Alfonso II d'Aragona, ramo di Napoli (Napoli, 4 novembre 1448Messina, 18 dicembre 1495), fu duca di Calabria e poi re di Napoli per quasi un anno, dal 25 gennaio 1494 al 23 gennaio 1495.

Biografia[modifica | modifica wikitesto]

Alfonso raffigurato nell'opera Ritratti di cento capitani illustri di Aliprando Caprioli, 1596

Primogenito di Ferrante d'Aragona e della sua prima moglie Isabella di Chiaromonte (figlia di Tristano Conte di Copertino e di Caterina Orsini di Taranto) fu cugino di Ferdinando il Cattolico (re d'Aragona e co-reggente con la moglie Isabella di Castiglia, della Spagna unificata). Nel 1458, alla morte del nonno Alfonso il Magnanimo, suo padre Ferrante divenne Re di Napoli e Alfonso fu investito duca di Calabria. Nel 1463 morì suo zio Giovanni Antonio Orsini Del Balzo, Principe di Taranto, che lasciò in eredità al quindicenne Alfonso alcuni dei suoi possedimenti.

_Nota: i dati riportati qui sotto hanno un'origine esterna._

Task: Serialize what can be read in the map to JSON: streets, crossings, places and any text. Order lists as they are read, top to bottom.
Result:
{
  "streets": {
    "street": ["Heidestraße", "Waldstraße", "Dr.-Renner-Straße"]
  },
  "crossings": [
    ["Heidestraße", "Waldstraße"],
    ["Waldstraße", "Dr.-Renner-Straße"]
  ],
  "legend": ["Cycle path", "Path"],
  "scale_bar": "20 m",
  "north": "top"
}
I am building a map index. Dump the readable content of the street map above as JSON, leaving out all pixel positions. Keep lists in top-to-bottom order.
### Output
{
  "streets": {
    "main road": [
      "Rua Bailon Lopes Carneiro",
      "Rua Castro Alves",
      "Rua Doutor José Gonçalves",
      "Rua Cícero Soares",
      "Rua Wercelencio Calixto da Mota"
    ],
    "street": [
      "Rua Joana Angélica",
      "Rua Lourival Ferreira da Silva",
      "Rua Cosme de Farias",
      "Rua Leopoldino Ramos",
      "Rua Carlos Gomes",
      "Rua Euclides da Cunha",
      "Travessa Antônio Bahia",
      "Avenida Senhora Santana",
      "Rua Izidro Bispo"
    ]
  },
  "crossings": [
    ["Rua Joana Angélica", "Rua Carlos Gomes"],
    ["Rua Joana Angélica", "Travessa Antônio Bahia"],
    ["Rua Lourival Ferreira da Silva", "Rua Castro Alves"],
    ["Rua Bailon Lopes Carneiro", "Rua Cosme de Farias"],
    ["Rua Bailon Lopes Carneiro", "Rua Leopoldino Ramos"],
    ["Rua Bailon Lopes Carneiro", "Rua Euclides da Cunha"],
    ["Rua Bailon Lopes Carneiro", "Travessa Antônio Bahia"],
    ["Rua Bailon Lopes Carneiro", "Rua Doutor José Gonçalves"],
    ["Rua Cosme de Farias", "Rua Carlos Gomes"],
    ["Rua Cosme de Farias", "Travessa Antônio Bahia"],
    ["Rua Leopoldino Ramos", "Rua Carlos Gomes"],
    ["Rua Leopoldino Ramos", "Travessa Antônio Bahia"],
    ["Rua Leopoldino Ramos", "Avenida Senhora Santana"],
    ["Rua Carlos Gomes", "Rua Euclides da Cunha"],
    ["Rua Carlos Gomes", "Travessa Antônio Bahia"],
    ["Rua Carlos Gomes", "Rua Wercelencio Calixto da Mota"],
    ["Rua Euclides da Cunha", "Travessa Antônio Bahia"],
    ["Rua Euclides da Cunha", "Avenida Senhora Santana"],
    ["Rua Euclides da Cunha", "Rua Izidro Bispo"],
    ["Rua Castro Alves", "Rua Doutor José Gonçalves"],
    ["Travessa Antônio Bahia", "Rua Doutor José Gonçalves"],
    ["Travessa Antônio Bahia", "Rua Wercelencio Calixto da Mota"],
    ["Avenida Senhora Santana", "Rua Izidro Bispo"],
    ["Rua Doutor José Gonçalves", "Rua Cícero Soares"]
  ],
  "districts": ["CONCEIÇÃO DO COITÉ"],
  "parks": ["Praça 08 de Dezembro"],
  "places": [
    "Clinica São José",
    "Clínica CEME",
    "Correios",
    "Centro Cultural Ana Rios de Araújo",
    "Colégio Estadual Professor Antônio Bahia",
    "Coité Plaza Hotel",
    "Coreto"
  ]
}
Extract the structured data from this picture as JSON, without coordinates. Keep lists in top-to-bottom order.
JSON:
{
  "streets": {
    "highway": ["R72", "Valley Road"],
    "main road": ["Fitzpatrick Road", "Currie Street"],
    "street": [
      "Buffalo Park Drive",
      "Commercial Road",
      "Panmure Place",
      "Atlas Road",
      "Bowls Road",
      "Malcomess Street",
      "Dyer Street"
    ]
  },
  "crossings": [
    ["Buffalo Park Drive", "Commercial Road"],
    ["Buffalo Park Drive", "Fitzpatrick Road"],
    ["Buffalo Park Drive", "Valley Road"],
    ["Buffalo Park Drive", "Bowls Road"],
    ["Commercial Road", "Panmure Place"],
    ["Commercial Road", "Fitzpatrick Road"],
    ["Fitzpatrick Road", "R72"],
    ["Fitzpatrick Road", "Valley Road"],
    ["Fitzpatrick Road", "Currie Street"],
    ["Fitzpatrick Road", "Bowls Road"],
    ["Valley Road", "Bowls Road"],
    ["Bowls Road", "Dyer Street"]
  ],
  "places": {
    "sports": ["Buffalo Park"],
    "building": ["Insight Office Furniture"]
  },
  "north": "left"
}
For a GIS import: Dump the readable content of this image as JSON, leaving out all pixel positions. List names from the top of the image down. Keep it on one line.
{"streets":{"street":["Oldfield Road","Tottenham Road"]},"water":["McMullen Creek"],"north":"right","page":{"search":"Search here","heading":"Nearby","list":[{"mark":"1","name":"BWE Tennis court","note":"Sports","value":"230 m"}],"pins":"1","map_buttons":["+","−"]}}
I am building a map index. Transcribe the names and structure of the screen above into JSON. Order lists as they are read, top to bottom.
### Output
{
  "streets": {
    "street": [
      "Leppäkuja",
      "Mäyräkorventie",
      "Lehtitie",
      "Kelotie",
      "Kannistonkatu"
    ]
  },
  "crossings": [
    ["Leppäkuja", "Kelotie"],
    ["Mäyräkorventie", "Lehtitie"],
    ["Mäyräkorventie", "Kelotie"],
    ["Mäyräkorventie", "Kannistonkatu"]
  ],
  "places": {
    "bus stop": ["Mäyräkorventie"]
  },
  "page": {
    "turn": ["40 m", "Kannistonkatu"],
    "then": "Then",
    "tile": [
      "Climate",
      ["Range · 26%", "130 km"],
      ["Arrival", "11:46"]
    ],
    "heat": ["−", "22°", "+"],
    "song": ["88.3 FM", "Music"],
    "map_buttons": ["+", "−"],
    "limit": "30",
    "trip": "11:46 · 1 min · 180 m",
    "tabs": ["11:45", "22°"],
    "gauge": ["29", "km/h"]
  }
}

Quando, nel 1465, sua madre Isabella di Clermont morì, Alfonso ereditò i suoi possedimenti feudali, compreso il diritto al trono di Gerusalemme. Nel settembre dello stesso anno 1465 il duca di Calabria sposò a Napoli in una cerimonia fastosa Ippolita Maria Sforza, figlia di Francesco Sforza (il matrimonio per procura si era svolto a Milano nella primavera precedente). Nel 1467, non ancora ventenne, intervenne in aiuto dei Fiorentini contro Venezia, acquistando fama di ottimo capitano.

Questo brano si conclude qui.